Your task:
Find how many lines below hold "down", and give that number as the entire answer.

[Stored items]
▶

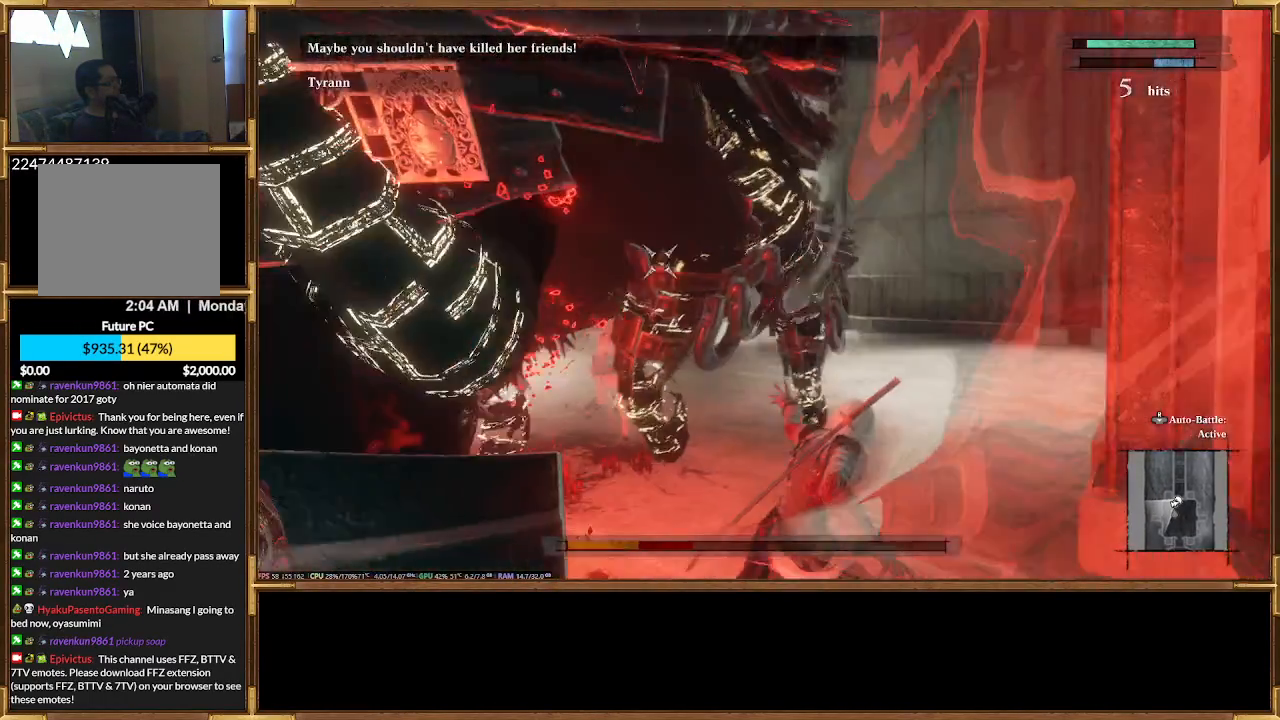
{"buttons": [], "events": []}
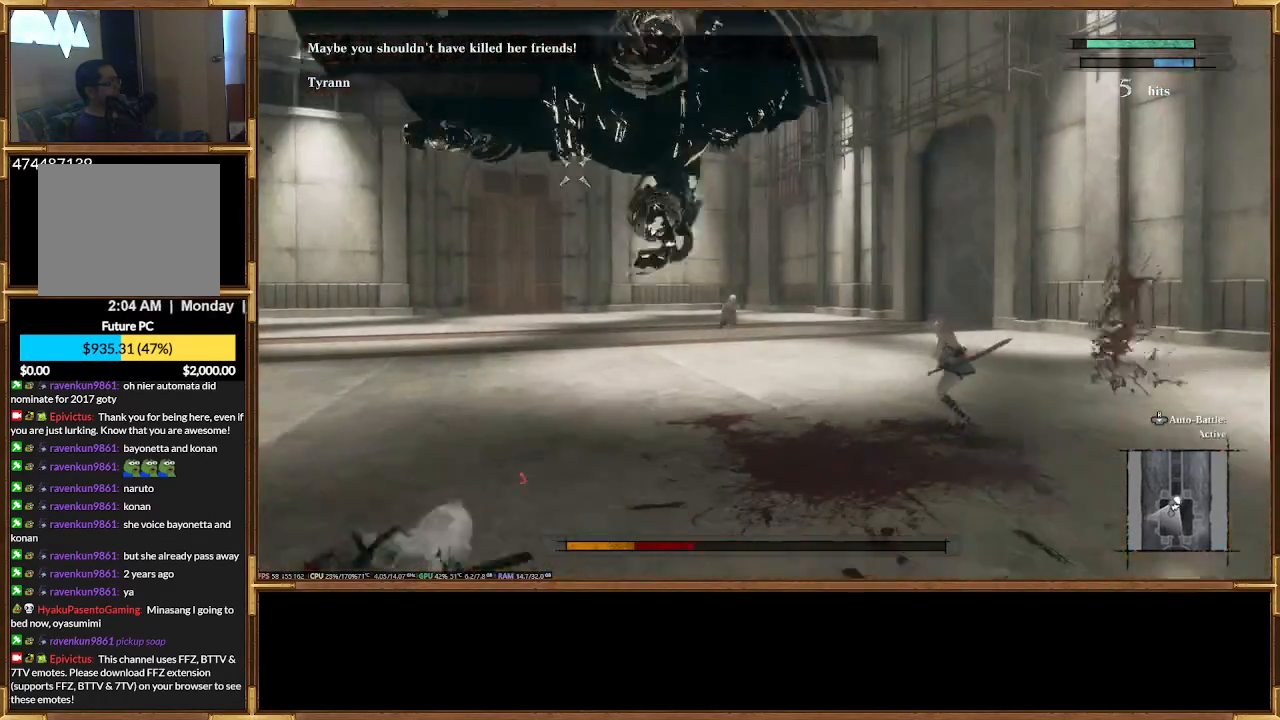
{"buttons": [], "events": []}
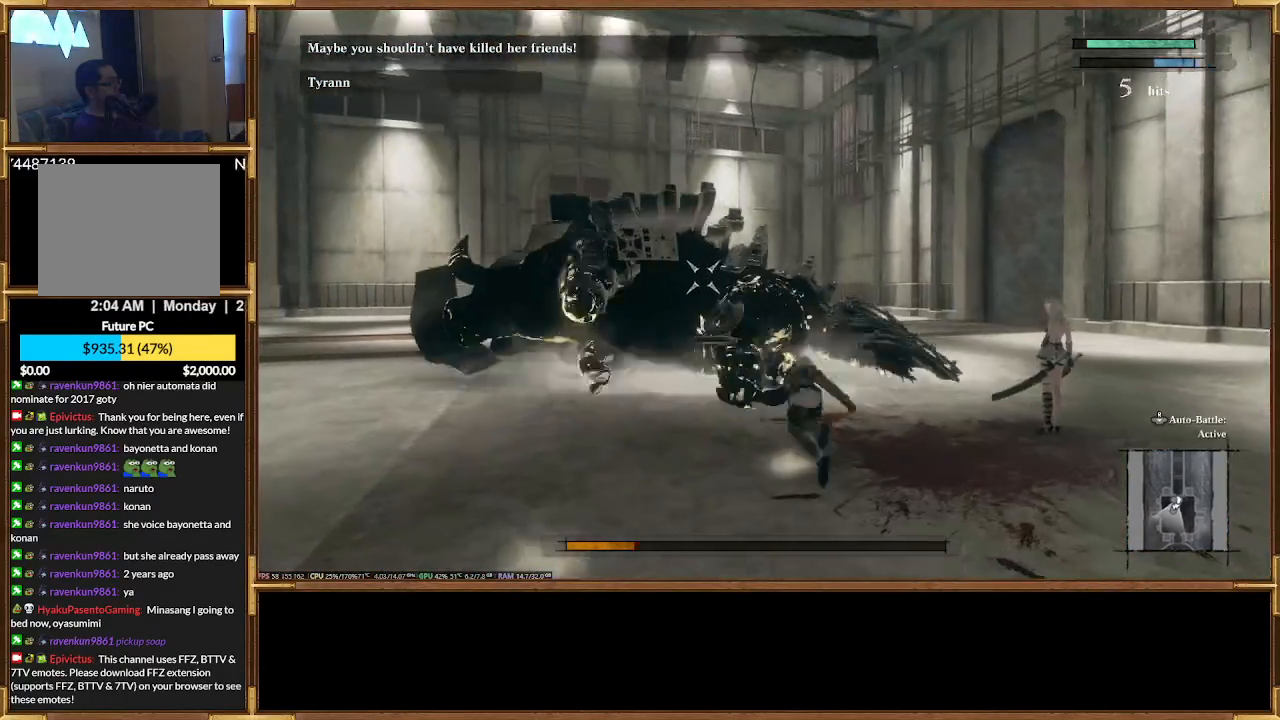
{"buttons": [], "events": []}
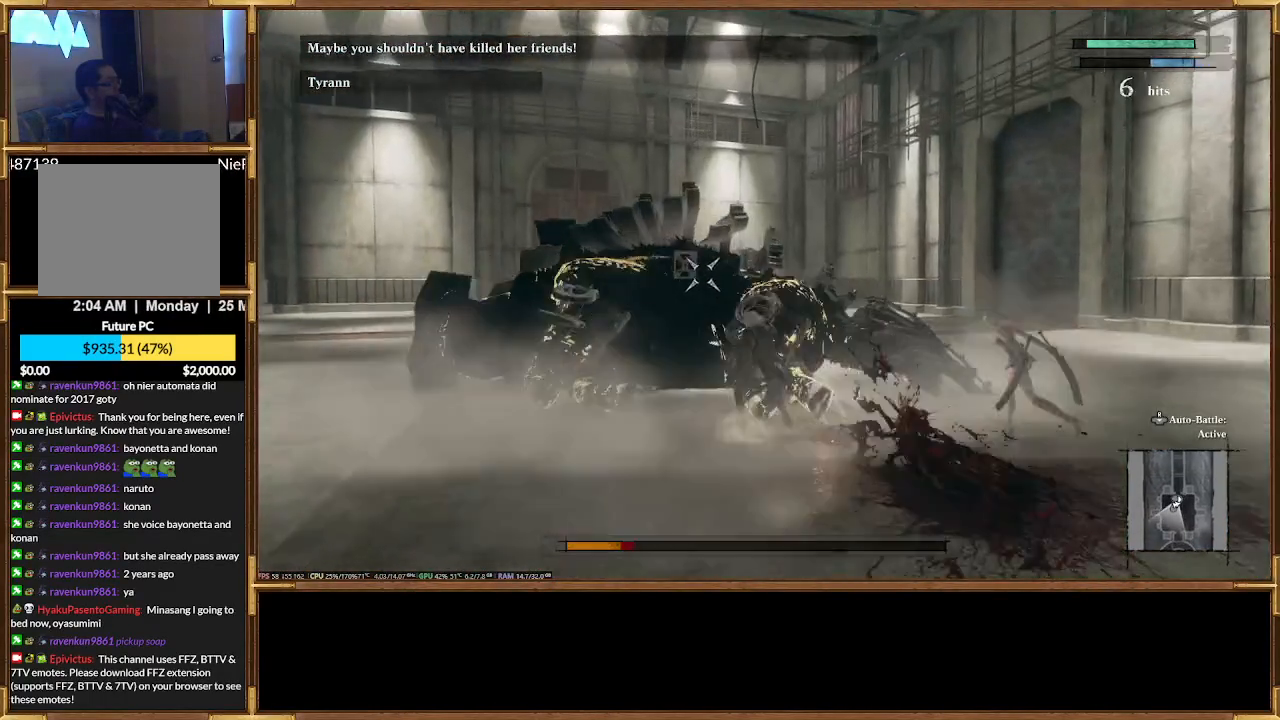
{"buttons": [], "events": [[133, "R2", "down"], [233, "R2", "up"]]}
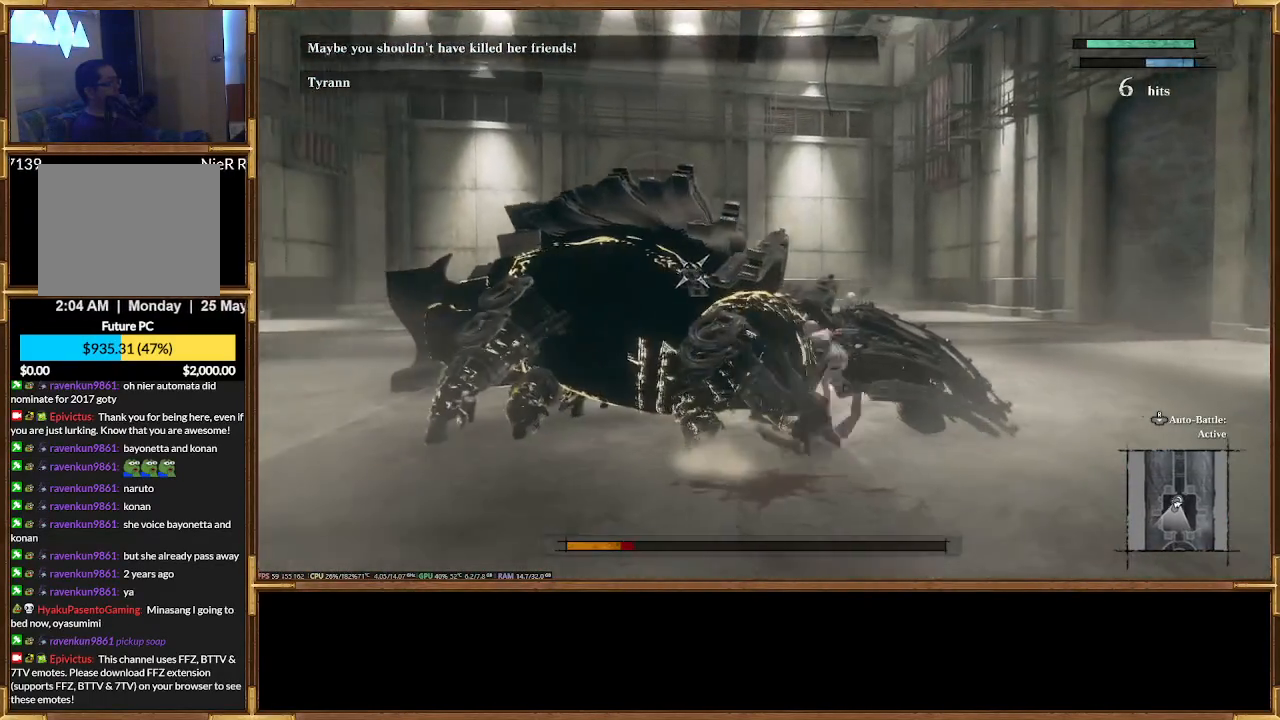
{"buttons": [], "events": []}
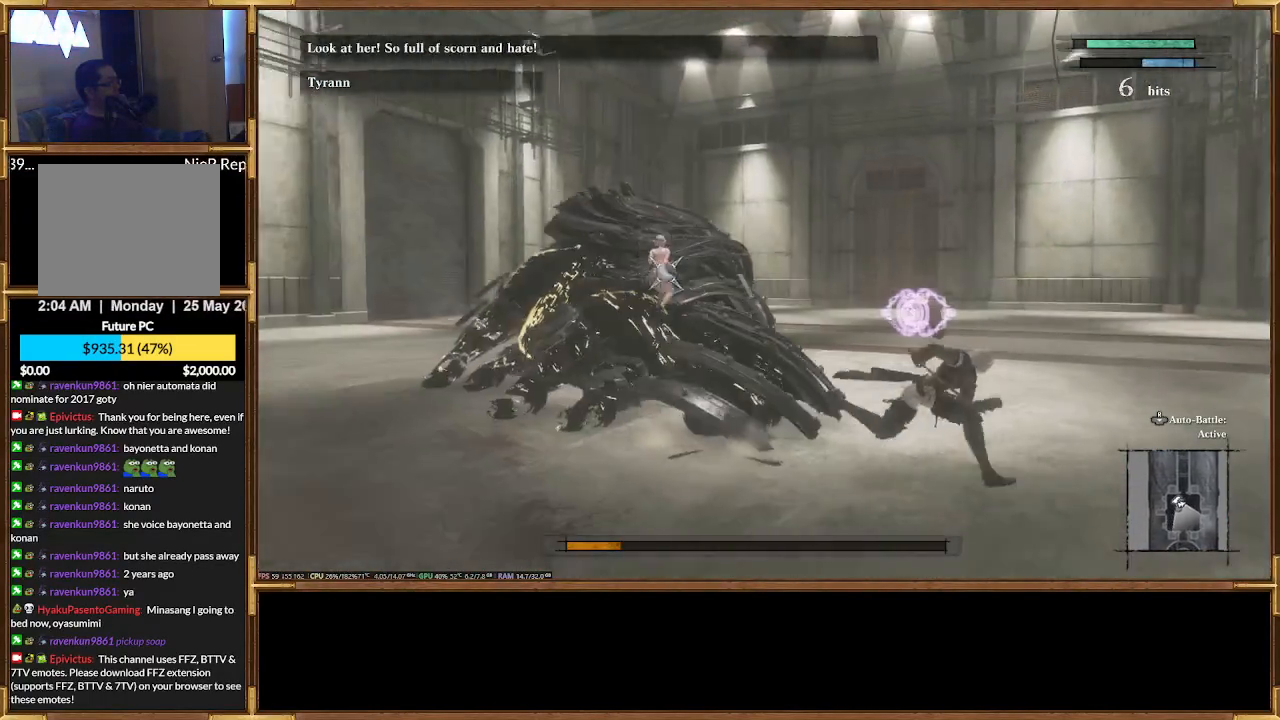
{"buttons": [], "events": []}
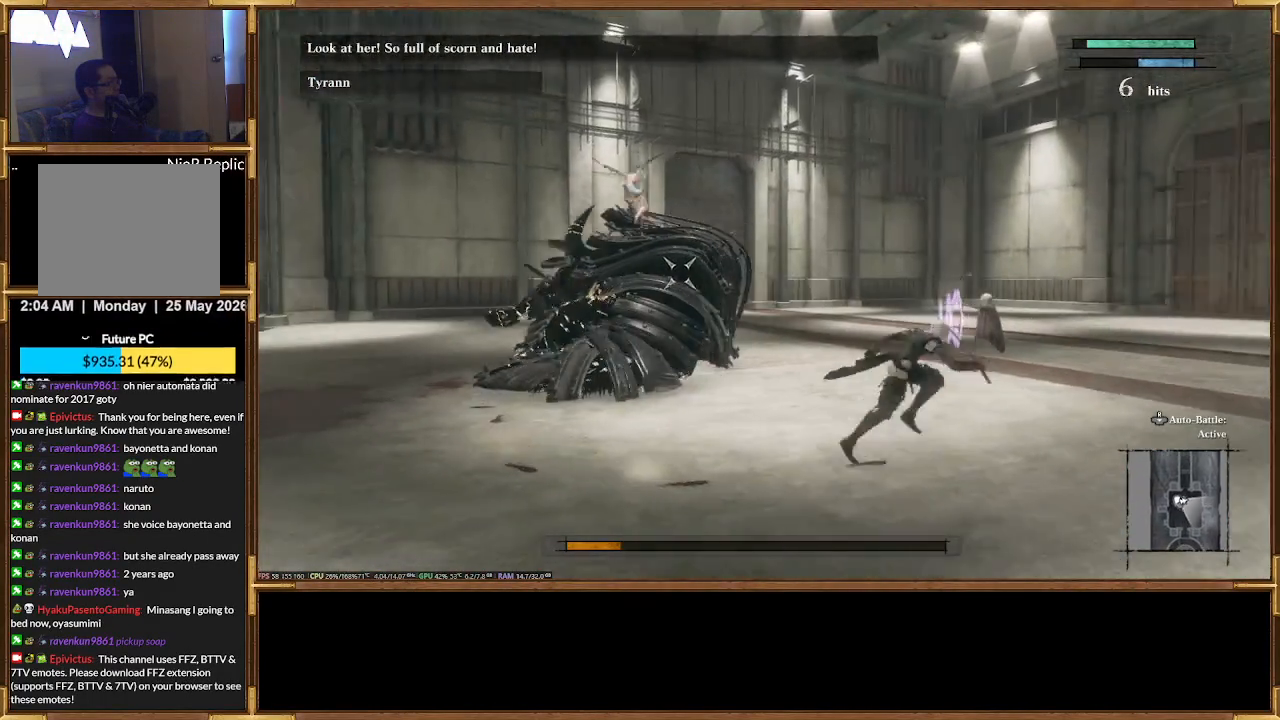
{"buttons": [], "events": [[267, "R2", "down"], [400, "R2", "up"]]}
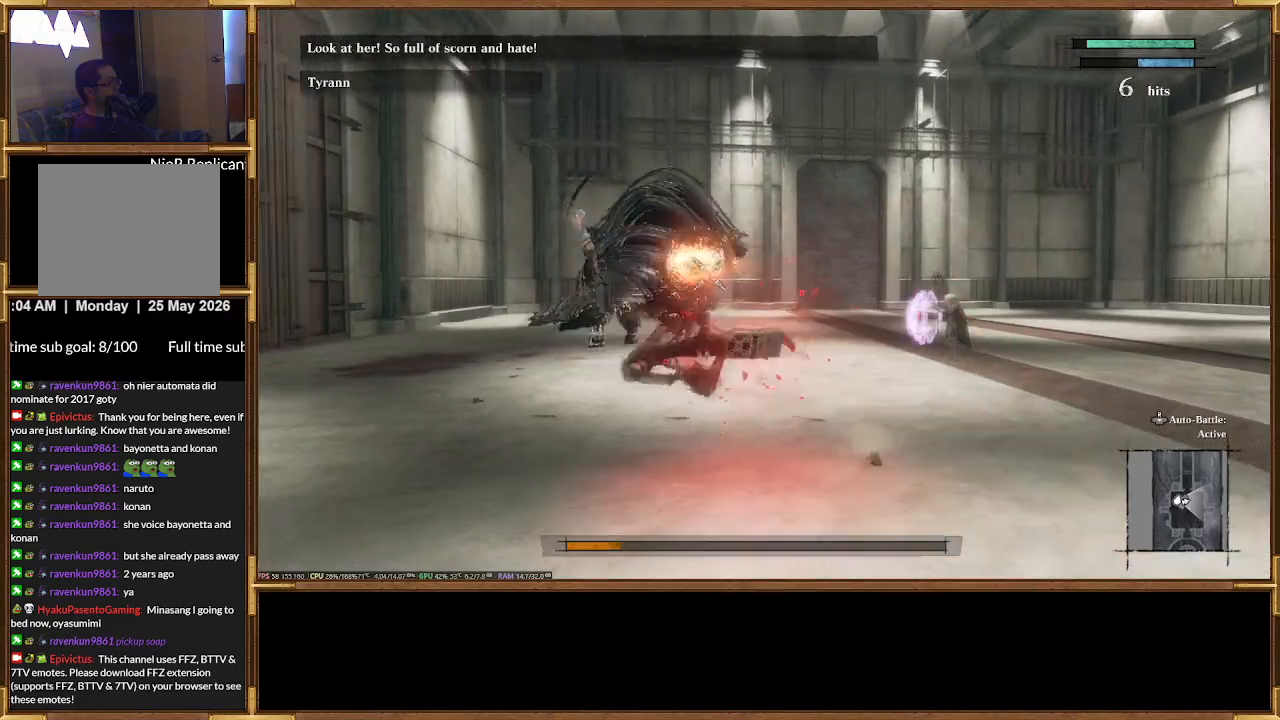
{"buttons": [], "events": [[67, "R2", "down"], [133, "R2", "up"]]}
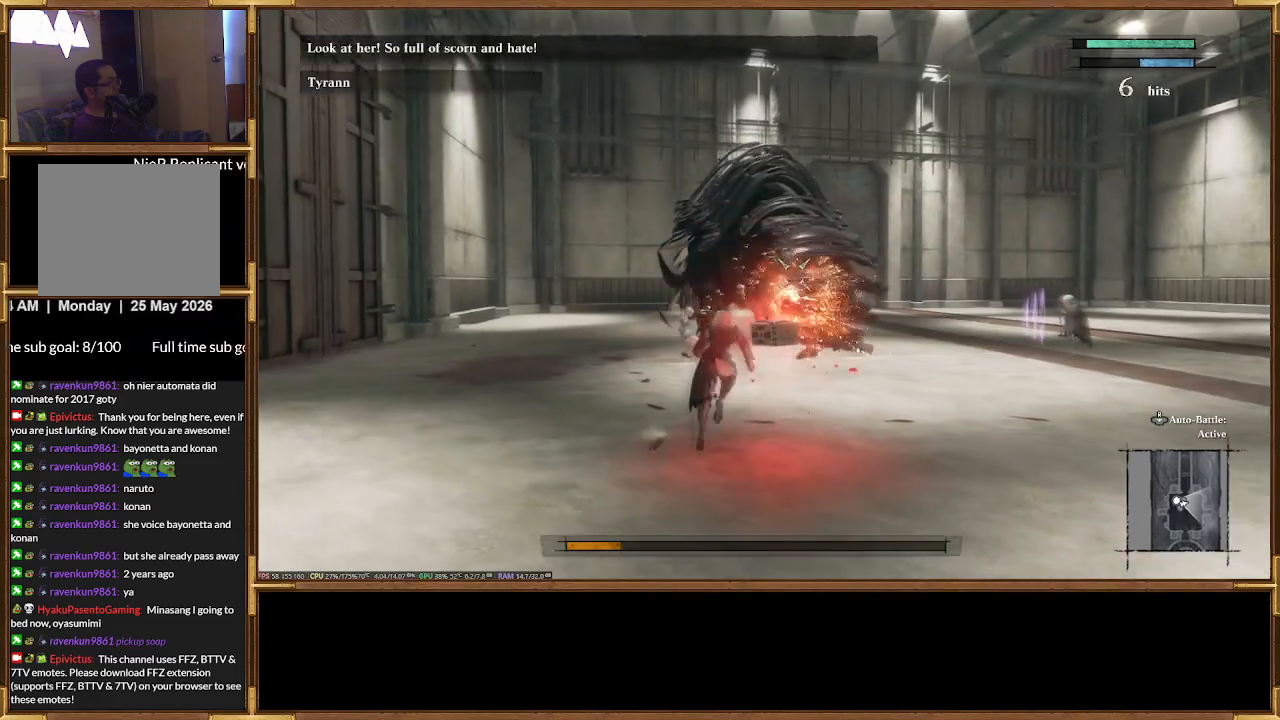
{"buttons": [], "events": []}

◀

Reply to the task:
3